◆ About this exercise ◆
Exactly the lines below from the one with "pinky pip: (140, 194)" up to and including the one with "index mcp: (135, 136)" make up the answer, with nothing else added.

Recorded data
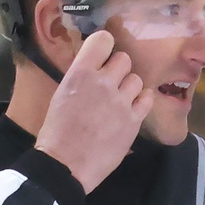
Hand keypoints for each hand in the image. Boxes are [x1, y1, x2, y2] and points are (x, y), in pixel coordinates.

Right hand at [34, 29, 152, 192]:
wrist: (66, 164)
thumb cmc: (57, 132)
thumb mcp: (62, 95)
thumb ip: (81, 78)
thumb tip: (95, 68)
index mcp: (80, 73)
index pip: (102, 40)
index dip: (104, 46)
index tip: (102, 56)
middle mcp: (103, 82)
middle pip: (124, 59)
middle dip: (118, 69)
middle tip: (110, 83)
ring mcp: (121, 101)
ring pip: (137, 79)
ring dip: (129, 87)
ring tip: (120, 100)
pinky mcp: (134, 120)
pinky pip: (147, 98)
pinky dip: (142, 101)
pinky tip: (132, 108)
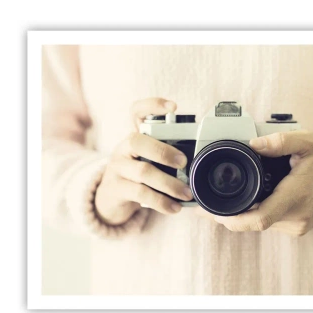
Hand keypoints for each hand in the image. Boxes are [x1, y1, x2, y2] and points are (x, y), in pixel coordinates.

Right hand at [94, 98, 192, 224]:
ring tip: (186, 193)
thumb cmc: (139, 175)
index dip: (152, 105)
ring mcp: (117, 168)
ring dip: (169, 184)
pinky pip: (140, 194)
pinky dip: (161, 201)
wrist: (111, 198)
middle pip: (137, 141)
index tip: (173, 107)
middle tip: (184, 162)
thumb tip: (201, 160)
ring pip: (143, 172)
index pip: (137, 112)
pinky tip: (174, 207)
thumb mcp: (150, 160)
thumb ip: (168, 154)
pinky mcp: (116, 188)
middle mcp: (124, 148)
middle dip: (163, 151)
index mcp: (135, 136)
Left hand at [211, 130, 312, 235]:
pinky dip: (255, 215)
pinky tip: (246, 204)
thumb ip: (280, 140)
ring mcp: (297, 225)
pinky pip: (269, 224)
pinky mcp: (297, 228)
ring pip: (260, 225)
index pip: (258, 219)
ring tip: (222, 202)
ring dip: (241, 216)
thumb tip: (253, 143)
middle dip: (228, 216)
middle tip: (205, 207)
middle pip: (253, 223)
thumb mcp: (307, 141)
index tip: (212, 212)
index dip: (232, 220)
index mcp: (295, 196)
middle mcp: (295, 217)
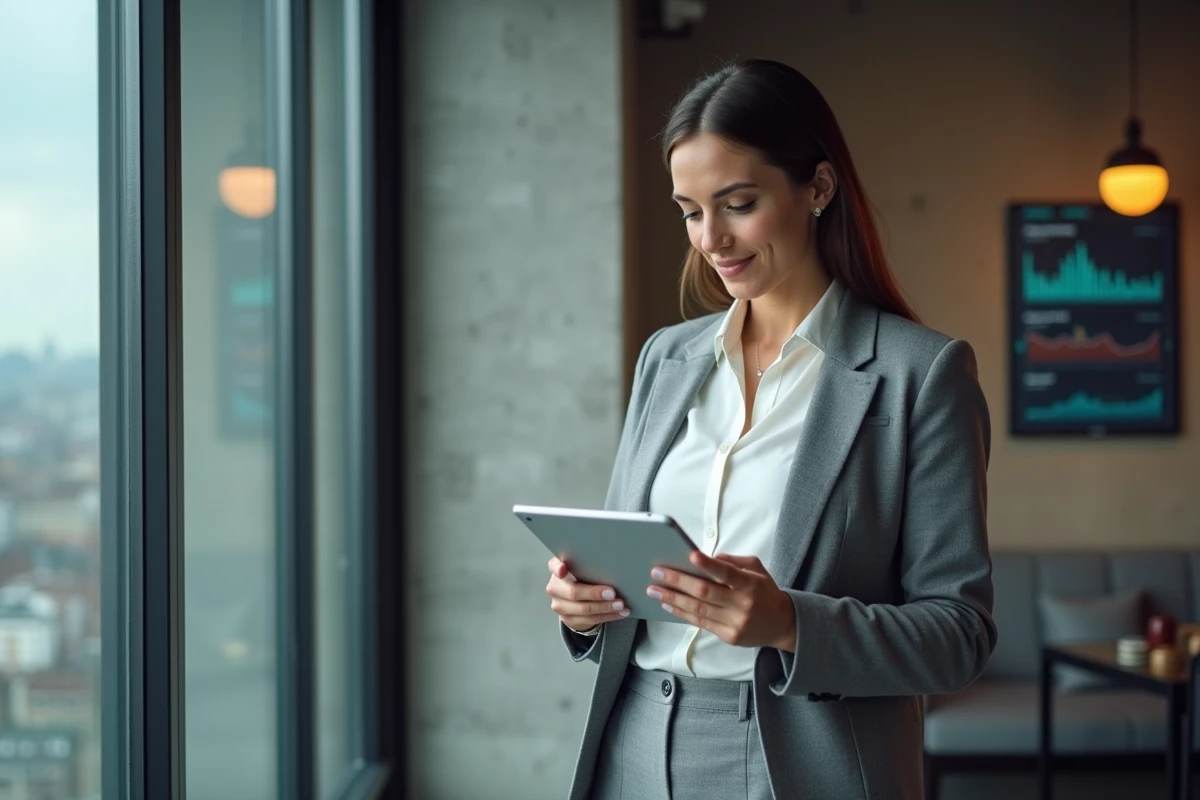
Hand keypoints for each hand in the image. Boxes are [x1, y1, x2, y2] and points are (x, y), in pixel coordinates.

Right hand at [546, 556, 630, 632]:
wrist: (575, 598)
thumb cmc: (582, 575)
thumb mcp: (582, 567)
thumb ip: (588, 564)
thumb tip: (611, 565)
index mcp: (557, 569)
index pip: (554, 566)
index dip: (558, 568)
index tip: (563, 569)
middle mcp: (555, 587)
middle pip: (573, 592)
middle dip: (595, 593)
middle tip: (612, 593)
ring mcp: (559, 605)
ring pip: (584, 609)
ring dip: (605, 608)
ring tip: (620, 605)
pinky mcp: (568, 619)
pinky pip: (590, 620)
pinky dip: (608, 616)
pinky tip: (619, 613)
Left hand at [647, 552, 796, 651]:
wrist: (783, 624)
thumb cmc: (765, 592)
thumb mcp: (757, 569)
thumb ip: (733, 561)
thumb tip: (707, 558)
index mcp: (751, 584)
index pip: (727, 573)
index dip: (709, 565)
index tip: (690, 555)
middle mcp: (743, 604)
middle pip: (705, 592)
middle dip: (678, 581)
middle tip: (657, 572)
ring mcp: (735, 622)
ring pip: (698, 609)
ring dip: (673, 599)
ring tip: (654, 590)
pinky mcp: (729, 636)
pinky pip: (700, 623)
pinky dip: (681, 613)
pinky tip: (668, 605)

◆ Output for this exercise ◆
pinky pip: (140, 194)
pinky dip: (161, 201)
wrist: (111, 198)
middle pip: (137, 141)
index tip: (173, 107)
middle tip: (184, 162)
thumb tip: (201, 160)
ring pip: (143, 172)
index pip: (137, 112)
pinky tip: (174, 207)
thumb mcp: (150, 160)
thumb ip: (168, 154)
pinky mcp: (116, 188)
middle mcp: (124, 148)
middle dip: (163, 151)
index mcp: (135, 136)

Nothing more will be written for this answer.